# How much to rent a field?



## HenrytheCat (13 April 2010)

I have decided that I want to get another pony.  I've got a lovely little mare at the moment and I would like a youngster to bring on as well.  The only problem is that I keep my current pony on expensive (eek!) full livery due to working very long hours and having the usual school run/other animals etc to fit in as well.  All being well I am going to become a lady of leisure in a few weeks so I think the time has come to rent my own field as I will have far more time to spend doing horsey things.

I have approached a local farmer to see if he will consider fencing off some of his grassland and he has agreed in principle.  He has got horses himself but he has never rented land out before so he isn't sure what to charge me and I am trying to find out an average price so that I can negotiate with him if necessary.

Unfortunately, I am not sure how big the field will be because I don't need it yet (until I give up work and get my new pony) and he hasn't done any fencing.  I think I will be able to influence the size of the field as well, with any luck when we are both ready to proceed.

So two questions really - firstly how much land do I need for two natives?  One is a Dales x and the other will be a Highland (I think).  They are both 14.1 ish and very good doers.  A field shelter will be included in the price of the field rental.

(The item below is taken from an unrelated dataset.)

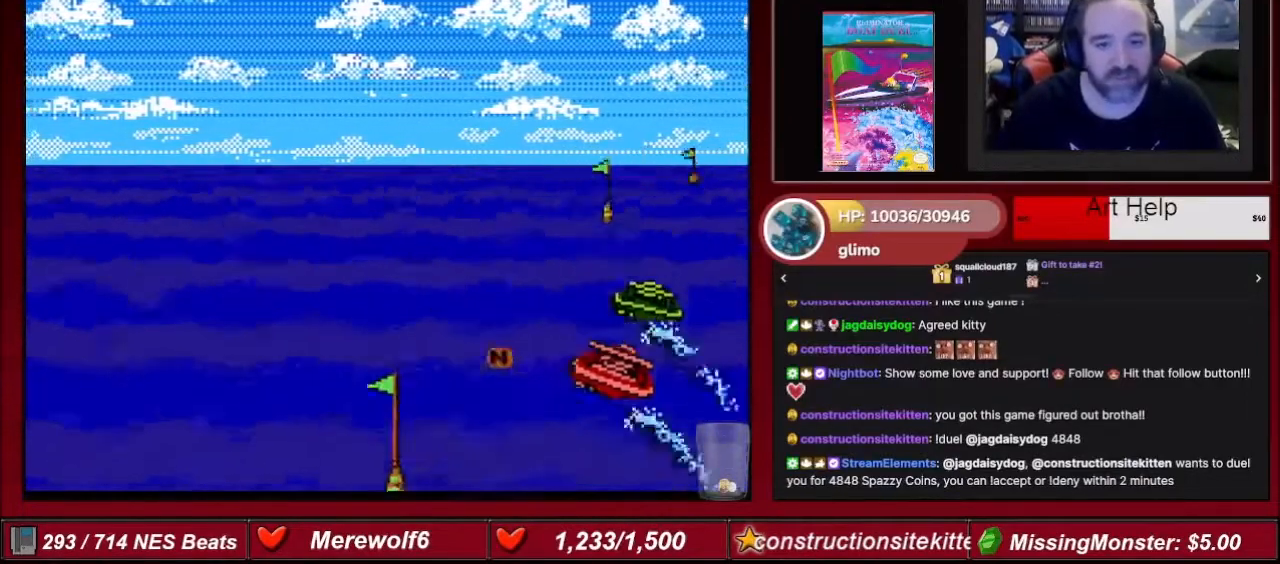
{"buttons": ["A"], "events": [[33, "DPAD_LEFT", "down"], [467, "DPAD_LEFT", "up"]]}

Secondly, how much rent should I expect to pay?  Not sure if there will be a water supply or not.  Depends on how close to his property my field ends up being.  Any ideas or does it depend entirely on the size of the field?

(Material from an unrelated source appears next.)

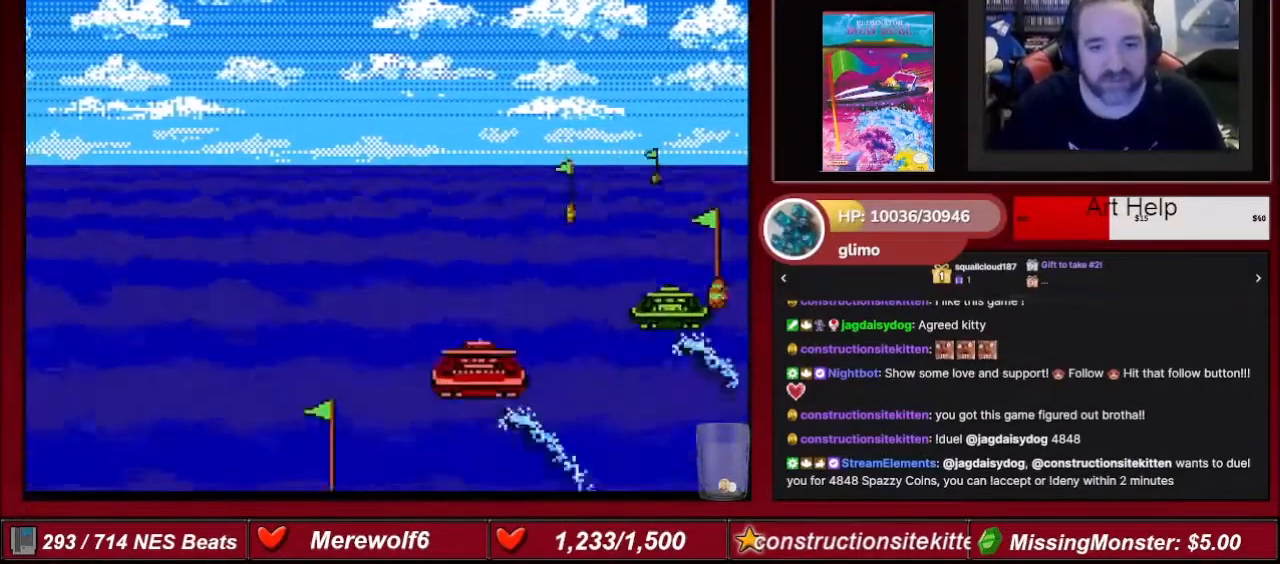
{"buttons": ["A"], "events": []}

Oh I forgot.  He also has a badly maintained manege which I am hoping to use so I am guessing that would also affect the price?


----------



## spike123 (13 April 2010)

Ideally at least 2 1/2 acres so that you can rest and rotate it as required. Any less you will find you get badly poached ground. I pay £20 per week per horse where I am but that does include a stable and not just a field.I have other friends who also rent fields from farmers and all are paying anywhere from £10 to £25 dependant on whether there are any other facilities.IE stable,water supplied etc


----------



## pottamus (13 April 2010)

Difficult without knowing the size of the field...but I pay £600 per year for two and a half acres of flat paddock with road access. No water facilities, menage or electricity and I pay for the maintenance of the land and hedges on top...so approx an extra £250 per year for hedges, harrowing, spraying, much removal.
I bought my own field shelter in order to store hay in one side and use the other as a stable to get my good doer off the grass for periods of time.
Most of my land is wasted as I do not use it or need it, having such a good doer, he manages well on less than 1 acre all year round with hay...the rest of the field is cut and then left. 
Make sure you get something drawn up in writing about who is responsible for what and what facilities are included...also have a months notice for either party...just in case.


----------



## Troylimbo1 (13 April 2010)

I was paying £40 per week for a thirteen acre field with no field shelter but it had water.
I think that was quite reasonable as £20 per week per horse seems to be the going rate for fairly average fields.
This is East Sussex. Hope it helps


----------



## HenrytheCat (13 April 2010)

Thanks everyone.  Your replies are all helping me build up a picture.  I didn't have a clue about costs and neither does the farmer so, if he wants me to suggest a price I have some evidence to show him, and if he sets a price I will have an idea of whether or not it is reasonable.


----------



## learningcurve (13 April 2010)

I pay £50 a month for 3 acres, water on site, I am allowed to put up my own field shelter, storage etc.
Field entrance is located down a private road.


----------



## L&M (13 April 2010)

I rent out a 3 acre field, with its own water supply but no field shelter, for £20 per week. It currently holds a 16.2hh shire x and a 14.2hh cob and seems to provide enough space and grass all yr round. It is split into 2 for rotation purposes over the spring and summer, with the fencing removed in the winter so they have free roam over the whole field.
Hope that helps!


----------



## posie_honey (13 April 2010)

from a agricultural consultant/farmer perspective  i'd recommend the farmer to charge £100/acre/year for a field..... that seems to be the average price round here (perthshire/angus) al;though i have also paid more than that round here too...


----------



## HenrytheCat (13 April 2010)

Thanks very much everyone.  Loads of useful info building up


----------